Needless to say, the week starts badly for the stock market. Warren Buffet sells his airlines shares, Elon Musk recognizes that Tesla shares are overpriced, Donald Trump blames China for the whole mess of the virus, etc. That is, if we take the last several working days as the fresh input for fundamental analysis, it will produce a relatively dull outlook. Even despite the reopening start for Europe and certain good signs here and there, the main message of the day is “the market didn’t price in enough of the virus damage”.

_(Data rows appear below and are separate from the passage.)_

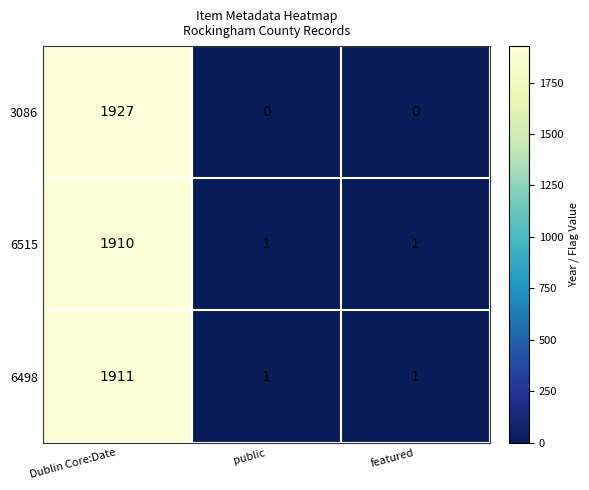

Reading right to left, extract all data points from this chart.

3086: 0	0	1927
6515: 1	1	1910
6498: 1	1	1911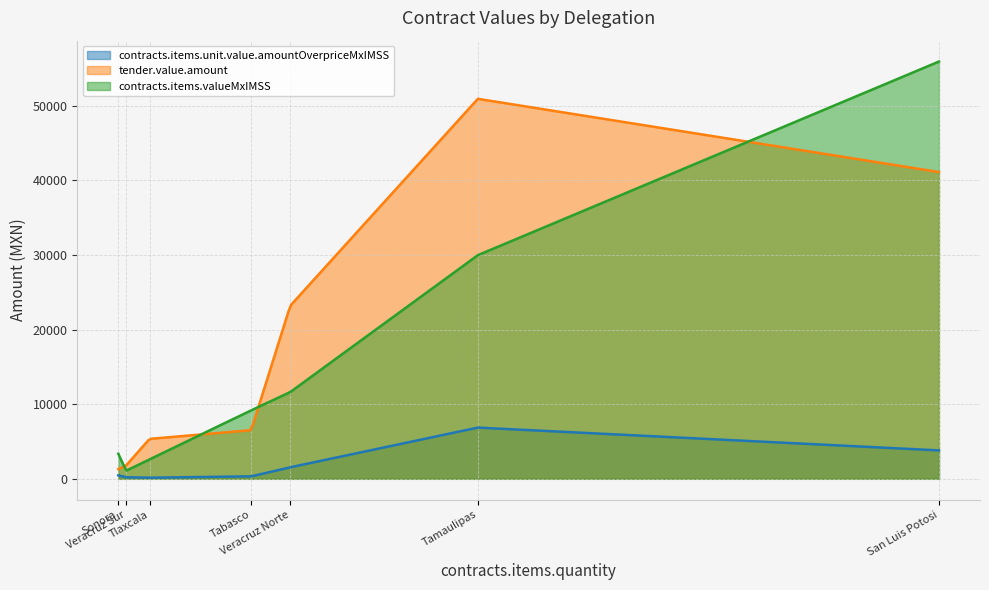

What is the difference between the highest and lowest values at Sonora?

2898.5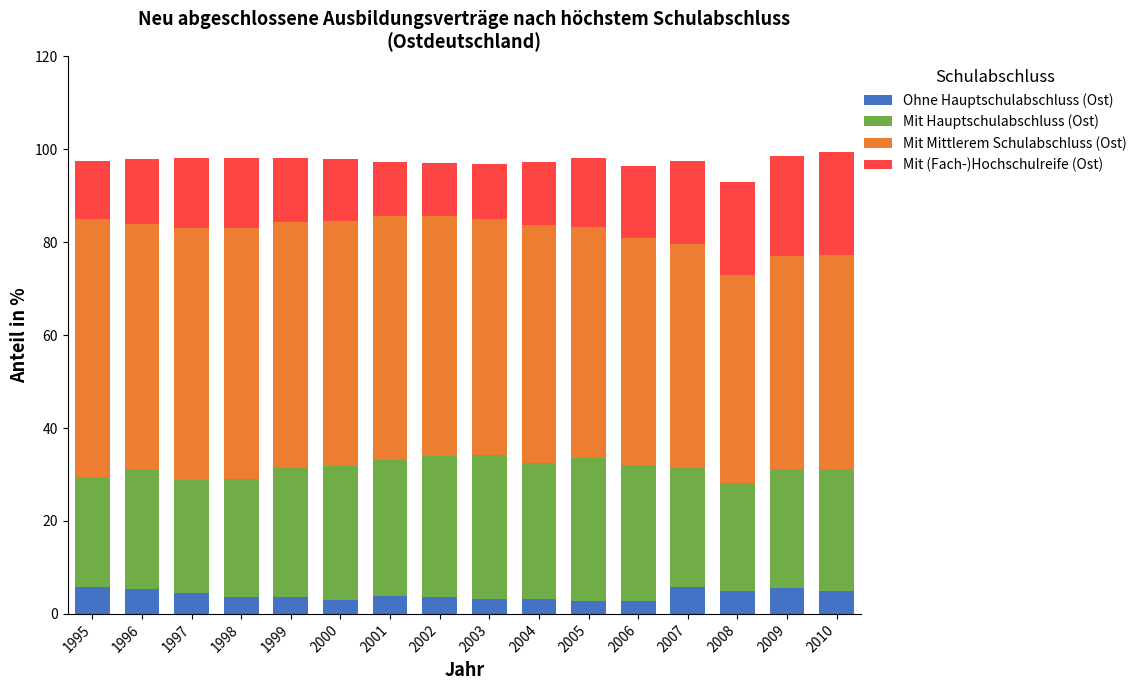

How many categories are shown in the chart?

16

With that heavy-grey tone in the background, let’s have a look at S&P. After it hit the bottom at 2,180, it made one recognizable leap to 2,630: +450 points = + 20%. After, it fell to 2,456 dropping 6%. Then we saw the next upswing from 2,456 to 2,880: +424 point = +15%. Then it dropped to 2,720 losing 5%. Eventually, it proved to be another bottom before a third wave up started: up to 2,965, +245 points, +10%. And currently, the index is at 2,800 giving up 5%. The question is, where will it go?

If we just take those three leaps with each following drop and make a sequence with them, it will give the following picture: +20%, -6%, +15%, -5%, +10%, -5%. Each upswing is weaker and weaker, while each following drop maintains its relative power. If we visualize that and extrapolate this behavior, it will give us the next upswing which will barely reach the last high of 2,965, at the very best.

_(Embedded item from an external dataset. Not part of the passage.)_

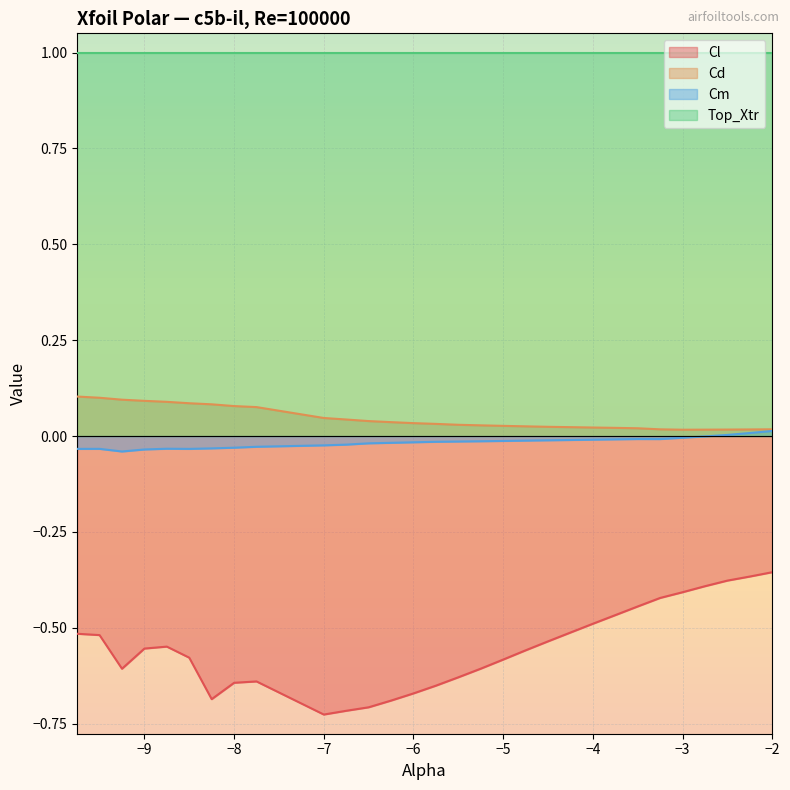

Rank the series by their maximum value, from lowest to highest.

Cl, Cm, Cd, Top_Xtr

The true risk in this scenario is not whether the last high will be reached or not. The question is whether this diminishing bullish trend gradually loses its moment at all and converts into a huge bearish wave down which will lead to possibly a new bottom. Some analysts predicted a month ago that 2,180 was not the final bottom. May they be right? Anyone can be right – that’s one of the few lessons of the market.

At the same time, that was just one of the scenarios, although quite a heavy one. A more balanced and optimistic one may be well represented by the light green continuation of the salmon-color trend line on the chart. That is, the bulls will keep leading the market, just at a slower pace. Is that realistic? Very possibly. The truth is, as justified as the explained extrapolation looks like, no past history guarantees the next step of the market. No trend guarantees its continuation – here are some examples.

Mind games

In the course of the second wave up the stock market was in, analysts could have drawn the uptrend (salmon color) expecting that it will continue. But eventually, it was crossed on the way down at 2,793 – the uptrend was broken. At that moment, anyone could have said “it may be a strategic bearish reversal leading to the second bottom below 2,180” – and could have been right. At the same time, such an apocalyptic scenario could have been discarded by some else saying “No, it’s just another local bottom before it goes back up” – and eventually, this proved to be the case. Now, we have another uptrend (indigo color) which was also crossed on the way down at 2,880. What does it mean? We cannot know. It can mean just nothing. Is there a lower tactical low? No. but the trend was broken? Yes, the one we draw. But the market doesn’t care what we draw – the market just goes where it wants. So it is us playing our mind games with ourselves and imagining trend lines where they are not and seeing the price cross them here and there. Fundamentally, the only use and purpose of trying to find a trend line is to have it predict the future move. Drawing lines in hindsight – even a baby can do it. Geometrically, you just need two points to draw a straight line between them. But even if you find ten points which give a straight line on the chart, it doesn’t mean that the market will follow it. What to do then? Prepare for all scenarios, prepare all of them, and keep trading.